>>36998043TL;DR: Probably?
Star Wars has the issue of actually having a change in how its being produced and who its targeting, and that gets reflected in the movie's writing, the comics, and the cartoons. It's changed directors, changed actors, the people who've worked on the originals are literally dying/dead and the new stuff is being made by and for a completely new generation who's parents may not have even been boron when the originals came out. When fans complain about that, they're actually complaining towards people who seemingly don't get how the property was being handled before them and has people working on them who seemingly demonize older fans.

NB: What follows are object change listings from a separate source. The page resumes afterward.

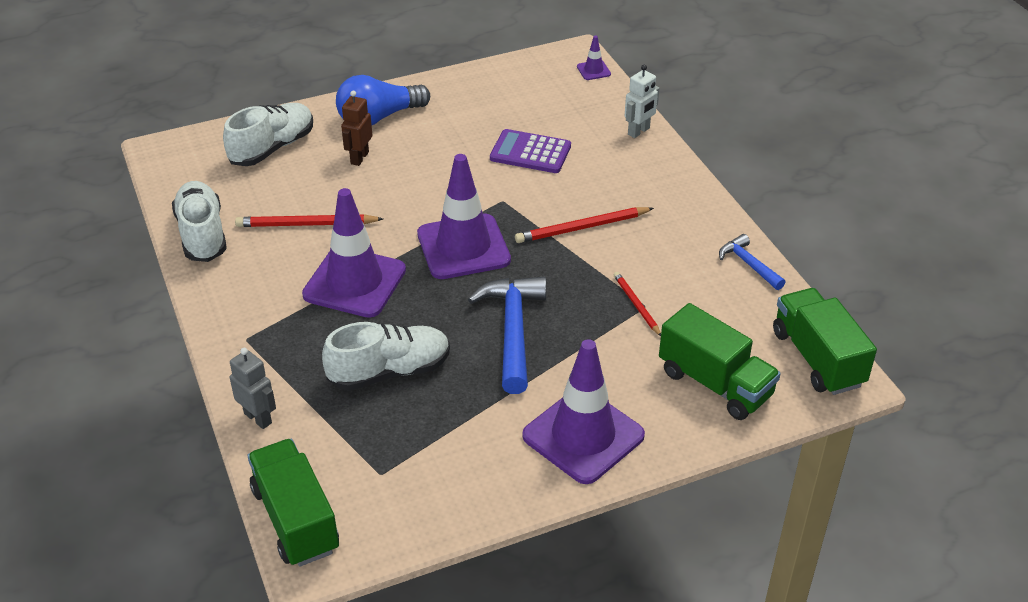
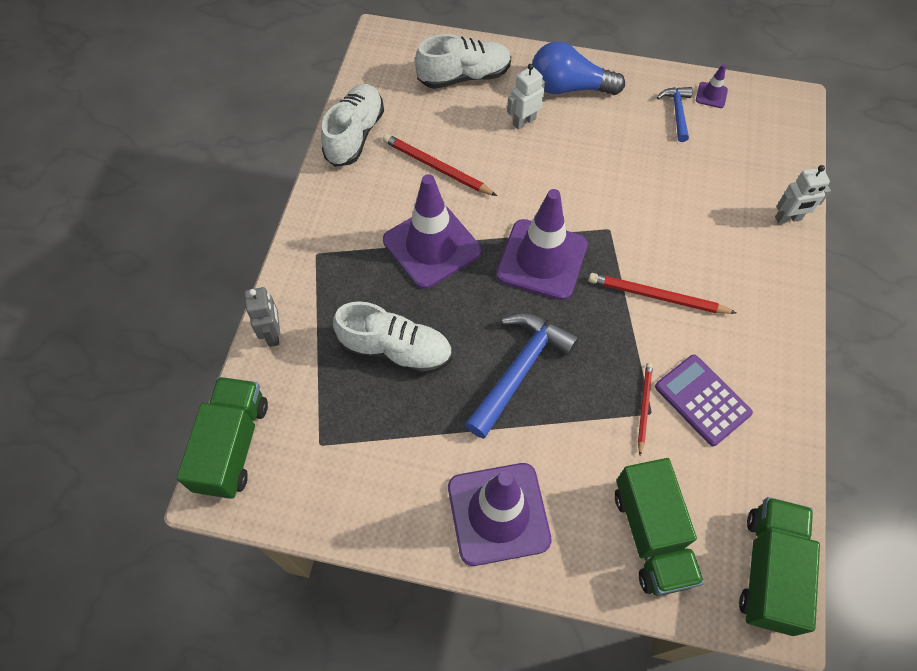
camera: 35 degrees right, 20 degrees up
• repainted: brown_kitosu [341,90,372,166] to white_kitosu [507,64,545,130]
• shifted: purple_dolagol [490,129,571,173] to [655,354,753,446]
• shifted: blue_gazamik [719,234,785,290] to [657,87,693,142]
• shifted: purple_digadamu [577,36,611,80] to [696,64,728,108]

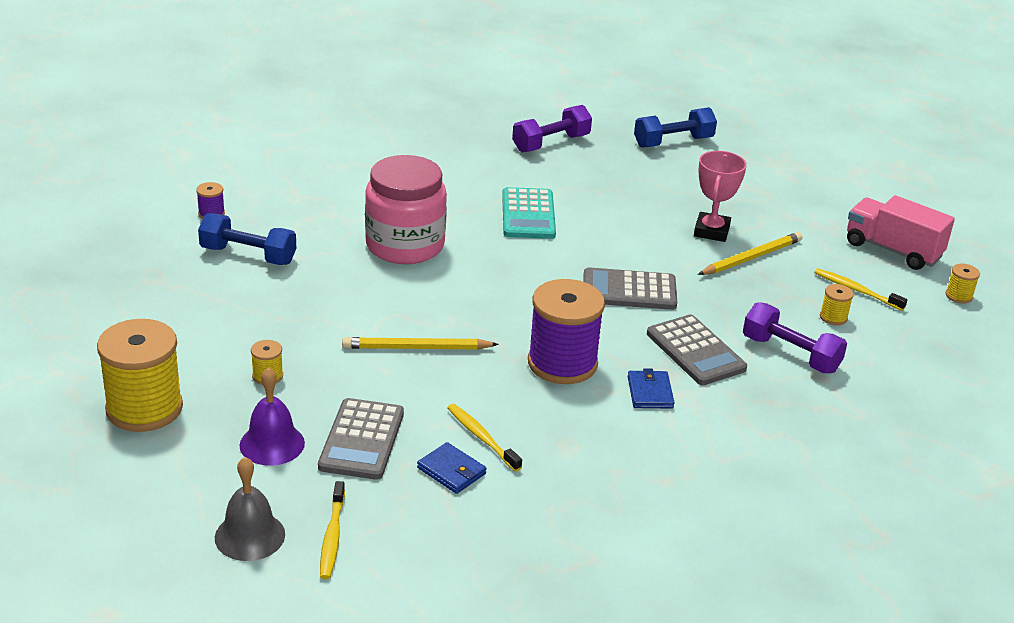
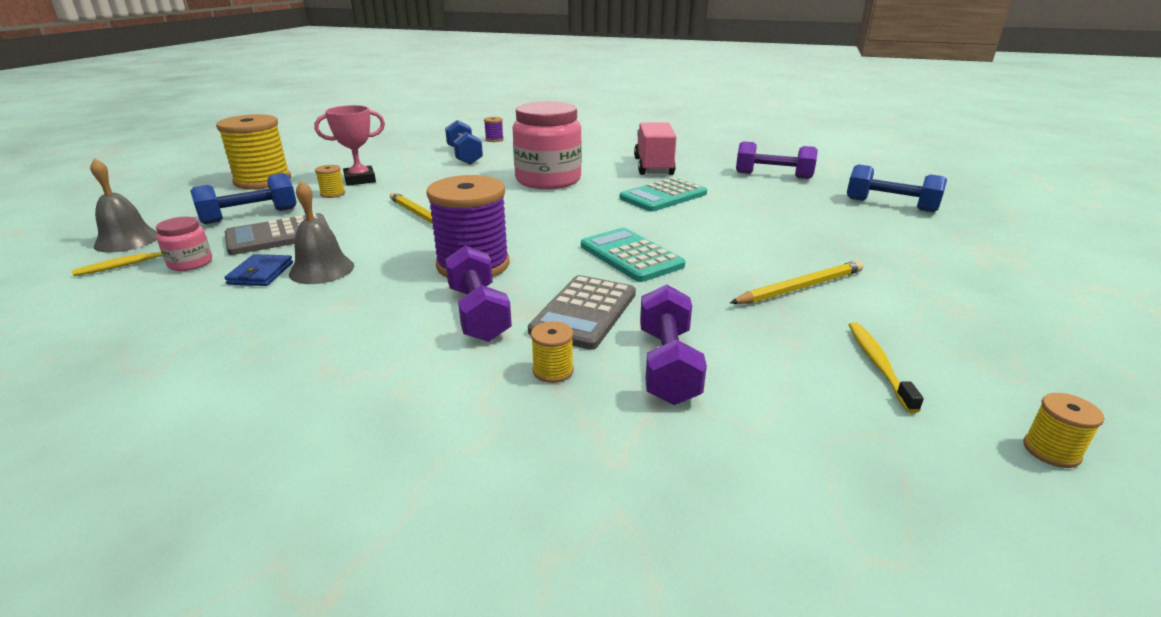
camera: 55 degrees right, 5 degrees down
• new: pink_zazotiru [156,217,212,271]
• swapped: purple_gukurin [239,367,305,466] to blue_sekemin [190,173,297,224]
• swapped: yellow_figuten [447,404,522,472] to grey_gukurin [289,181,354,284]
• shifted: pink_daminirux [694,151,747,242] to [314,105,385,186]
• swapped: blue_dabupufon [628,369,675,409] to purple_sekemin [445,245,512,342]
• shifted: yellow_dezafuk [820,284,854,325] to [531,321,574,383]
• repainted: grey_dolagol [583,267,677,310] to turquoise_dolagol [581,228,685,282]
• shifted: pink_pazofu [847,195,955,270] to [634,122,676,175]
• rotated: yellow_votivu [698,232,803,275] = [730,260,864,304] 45 degrees counterclockwise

While a similar case can be said for Pokemon, when you get down to it not much has changed. The games still appreciate their fans and have the same sense of "fun adventure in the grand world of Pokemon with you training to be the best like no one ever was", the anime still follows Ash, Pikachu and his group of friends spreading the message of friendship and what not, and even something like Detective Pikahu (both game and upcoming movie) and aspects of newer games show that they value people who've kept up with the series. Of course, that then goes into the arguments of "Well, things should've changed into X or Y" but that then goes into opinion, hence the sense of there being entitlement here or there. No one's saying "you're not allowed to dislike thing", but that just because you said it it has such a strong bearing in how you think the franchise is going versus how it actually is is where the entitlement is.
Course, you have to figure whether you're saying "grown men raging over a children's game" as a majority of pokemon fans or just a sector that you're personally noticing, since I'm sure plenty of Pokemon fans are rightfully cautious but still either appreciate or just don't care about certain aspects of the franchise, since it's so big that you can just do that.